At the very minimum, the nexus of S24 must be broken, so the House can be enlarged without the need to bloat the Senate any further: the change will require a referendum, and it will require wiser heads than presently reside in Canberra to make the public case for it. In any case, the promise to freeze the size of the Senate at 76 members (or to cut it back to the 64 that applied before 1984) would go a long way to winning public favour. Australians don’t like politicians. Promising to limit increases in the number of them, or even to cut the number of them, are likely to be well received.

It is a great shame that so few will give a second thought to these issues, as Australia’s date with the polling stations on 2 July approaches; paradoxically, the voting public that may yet react against the Coalition over perceptions of chaos, the inability to pass its legislation and the sense the government “owns” the embarrassment the Senate has been will probably give little or no consideration to the fact Turnbull has had the bottle to finally push through changes that should sound the death knell for the kind of shenanigans the Senate has chosen to engage in.

But the bigger issue is what we actually elect MPs for: it might be legal to stonewall, to defeat, and to seek to destroy a government by rendering the Senate so uncontrollable as to sabotage that government, but it isn’t right.

Yes, Lefties, I know what you’re going to say; how can I suggest such a thing when I’m an ardent supporter of what happened in 1975? But two wrongs do not make a right, and in any case there was a real crisis of governance in the latter stages of the Whitlam government: the country was in chaos, and the Whitlam government had descended into little more than an unending string of ministerial scandals.

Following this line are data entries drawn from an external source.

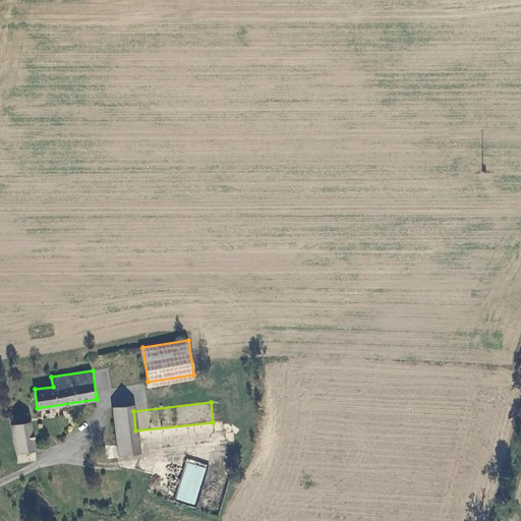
[(138,454),(135,430),(133,411),(132,406),(112,408),(117,445),(103,447),(105,460),(117,459),(117,456),(138,454)]
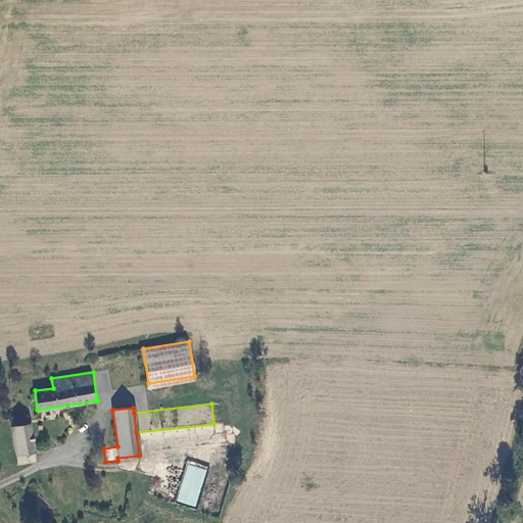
[(24,417),(22,409),(8,411),(9,418),(24,417)]
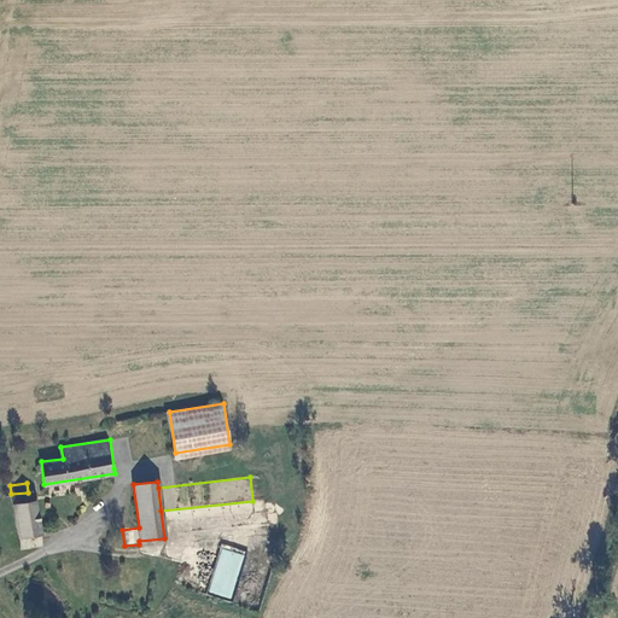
[(31,501),(30,491),(28,493),(11,494),(18,547),(39,544),(38,536),(39,535),(34,501),(31,501)]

Labor’s (and the Greens’) beef with the Abbott government boiled down to no more than a dislike of his government’s agenda. They were entitled to take such a view, of course. But their charge against Abbott paled in comparison to the track record of Whitlam and his cohorts.

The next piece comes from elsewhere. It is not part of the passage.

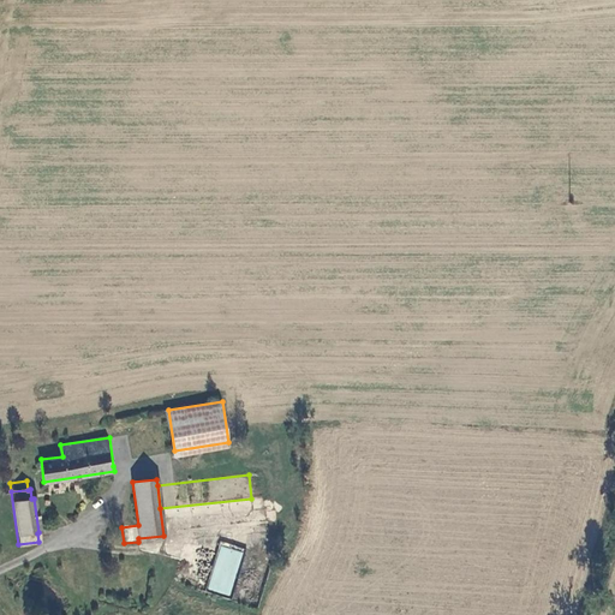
[(207,590),(231,596),(244,549),(220,542),(207,590)]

Either way, events some 40 years ago do not justify the Senate being turned into a blatant battering ram or blunt object for the exclusive political benefit of the ALP and the Greens.

Nobody owns the Senate, although for the past six years, it has been held in an iron grasp by the forces of the Left: and their number — aided by left-leaning micro-parties and Independents, whose election was only possible due to a self-interested fix by the ALP 30 years ago — has grown to the point that it had become virtually impossible to remove the Left’s control of the chamber at an election once the preference games that GTV made possible had been initiated.

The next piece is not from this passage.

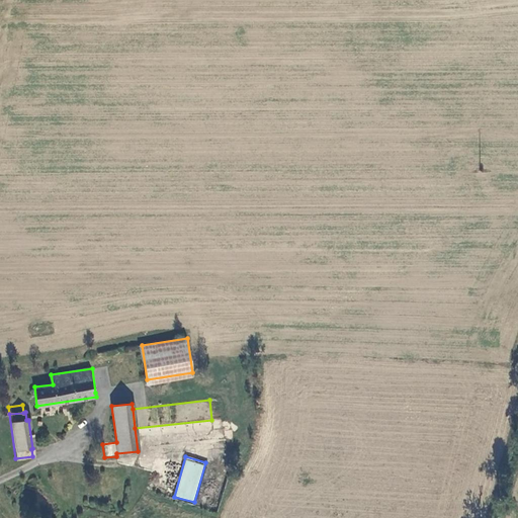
All buildings are outlined.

And it should be noted that Turnbull — even in an (unlikely) thumping victory in July — stands little chance of winning a Senate majority. That isn’t the point.

With a quota for a Senate place now much more likely to amount to exactly that in practice — and to hell with “diversity” arguments to justify Senators winning spots with half a percentage point of the vote — the result of the coming election will more closely (but of course, not precisely) reflect the broad wishes of a majority of the electorate, and that is just how it should be.

Whether you plan to vote Liberal, Labor or for someone else — and irrespective of what you think of Malcolm Turnbull personally — he deserves credit for the changes that have been legislated, and the contribution to improving outcomes of governance in this country that will flow from them will be an enduring one.



One thought on “Double Dissolution: Why Turnbull Was Right To Confront The Senate

  1. I hope this is only the first step in a multi step plan to get the voting system we really need in both houses incrementally, because it can never be engineered in one step as it should be possible to do. Carn first past the post so we get government for the majority instead of selling out the majority interest in cobbling together every conceivable minority interest to win at all costs.